• _PROBLEM TO SOLVE_
Repeat the data below in full and exactly.

Records excerpted from a collection
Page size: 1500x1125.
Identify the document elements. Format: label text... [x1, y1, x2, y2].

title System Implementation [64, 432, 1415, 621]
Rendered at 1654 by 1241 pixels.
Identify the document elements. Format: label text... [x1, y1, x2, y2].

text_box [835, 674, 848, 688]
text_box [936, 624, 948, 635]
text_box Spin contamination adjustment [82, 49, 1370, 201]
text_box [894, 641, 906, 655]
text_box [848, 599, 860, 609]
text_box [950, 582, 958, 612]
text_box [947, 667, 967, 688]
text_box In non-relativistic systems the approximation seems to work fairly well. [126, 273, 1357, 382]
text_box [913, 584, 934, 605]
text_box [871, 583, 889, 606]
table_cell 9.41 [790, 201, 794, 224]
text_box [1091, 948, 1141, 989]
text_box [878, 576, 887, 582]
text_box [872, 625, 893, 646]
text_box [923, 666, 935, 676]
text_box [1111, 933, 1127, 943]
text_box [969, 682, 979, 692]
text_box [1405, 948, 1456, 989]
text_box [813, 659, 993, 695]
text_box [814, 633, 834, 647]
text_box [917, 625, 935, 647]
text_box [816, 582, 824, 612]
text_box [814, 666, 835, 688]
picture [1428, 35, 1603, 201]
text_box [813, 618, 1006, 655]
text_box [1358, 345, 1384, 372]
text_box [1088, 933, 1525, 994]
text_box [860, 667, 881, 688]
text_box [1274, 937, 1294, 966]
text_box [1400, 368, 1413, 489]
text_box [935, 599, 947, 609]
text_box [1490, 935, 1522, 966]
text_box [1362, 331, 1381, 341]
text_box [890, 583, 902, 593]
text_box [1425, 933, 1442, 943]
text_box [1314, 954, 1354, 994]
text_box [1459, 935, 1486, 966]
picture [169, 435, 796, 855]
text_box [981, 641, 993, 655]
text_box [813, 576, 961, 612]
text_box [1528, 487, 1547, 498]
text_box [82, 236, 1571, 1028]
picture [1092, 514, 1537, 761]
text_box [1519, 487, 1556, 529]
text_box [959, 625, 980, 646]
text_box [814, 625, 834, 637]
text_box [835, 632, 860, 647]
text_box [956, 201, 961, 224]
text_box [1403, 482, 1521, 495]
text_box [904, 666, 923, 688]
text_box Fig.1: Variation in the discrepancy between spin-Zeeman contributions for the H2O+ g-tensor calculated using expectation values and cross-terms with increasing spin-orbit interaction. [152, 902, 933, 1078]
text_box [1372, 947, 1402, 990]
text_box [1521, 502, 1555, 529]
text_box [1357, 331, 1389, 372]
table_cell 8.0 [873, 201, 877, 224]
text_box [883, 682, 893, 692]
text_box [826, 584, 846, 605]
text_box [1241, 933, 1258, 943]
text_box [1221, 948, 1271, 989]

• _RESULT OF THIS EXERCISE_
Page size: 1500x1125.
Identify the document elements. Format: label text... [x1, y1, x2, y2].

title System Implementation [64, 432, 1415, 621]
Rendered at 1654 by 1241 pixels.
Identify the document elements. Format: label text... [x1, y1, x2, y2].

text_box [835, 674, 848, 688]
text_box [936, 624, 948, 635]
text_box Spin contamination adjustment [82, 49, 1370, 201]
text_box [894, 641, 906, 655]
text_box [848, 599, 860, 609]
text_box [950, 582, 958, 612]
text_box [947, 667, 967, 688]
text_box In non-relativistic systems the approximation seems to work fairly well. [126, 273, 1357, 382]
text_box [913, 584, 934, 605]
text_box [871, 583, 889, 606]
table_cell 9.41 [790, 201, 794, 224]
text_box [1091, 948, 1141, 989]
text_box [878, 576, 887, 582]
text_box [872, 625, 893, 646]
text_box [923, 666, 935, 676]
text_box [1111, 933, 1127, 943]
text_box [969, 682, 979, 692]
text_box [1405, 948, 1456, 989]
text_box [813, 659, 993, 695]
text_box [814, 633, 834, 647]
text_box [917, 625, 935, 647]
text_box [816, 582, 824, 612]
text_box [814, 666, 835, 688]
picture [1428, 35, 1603, 201]
text_box [813, 618, 1006, 655]
text_box [1358, 345, 1384, 372]
text_box [1088, 933, 1525, 994]
text_box [860, 667, 881, 688]
text_box [1274, 937, 1294, 966]
text_box [1400, 368, 1413, 489]
text_box [935, 599, 947, 609]
text_box [1490, 935, 1522, 966]
text_box [1362, 331, 1381, 341]
text_box [890, 583, 902, 593]
text_box [1425, 933, 1442, 943]
text_box [1314, 954, 1354, 994]
text_box [1459, 935, 1486, 966]
picture [169, 435, 796, 855]
text_box [981, 641, 993, 655]
text_box [813, 576, 961, 612]
text_box [1528, 487, 1547, 498]
text_box [82, 236, 1571, 1028]
picture [1092, 514, 1537, 761]
text_box [1519, 487, 1556, 529]
text_box [959, 625, 980, 646]
text_box [814, 625, 834, 637]
text_box [835, 632, 860, 647]
text_box [956, 201, 961, 224]
text_box [1403, 482, 1521, 495]
text_box [904, 666, 923, 688]
text_box Fig.1: Variation in the discrepancy between spin-Zeeman contributions for the H2O+ g-tensor calculated using expectation values and cross-terms with increasing spin-orbit interaction. [152, 902, 933, 1078]
text_box [1372, 947, 1402, 990]
text_box [1521, 502, 1555, 529]
text_box [1357, 331, 1389, 372]
table_cell 8.0 [873, 201, 877, 224]
text_box [883, 682, 893, 692]
text_box [826, 584, 846, 605]
text_box [1241, 933, 1258, 943]
text_box [1221, 948, 1271, 989]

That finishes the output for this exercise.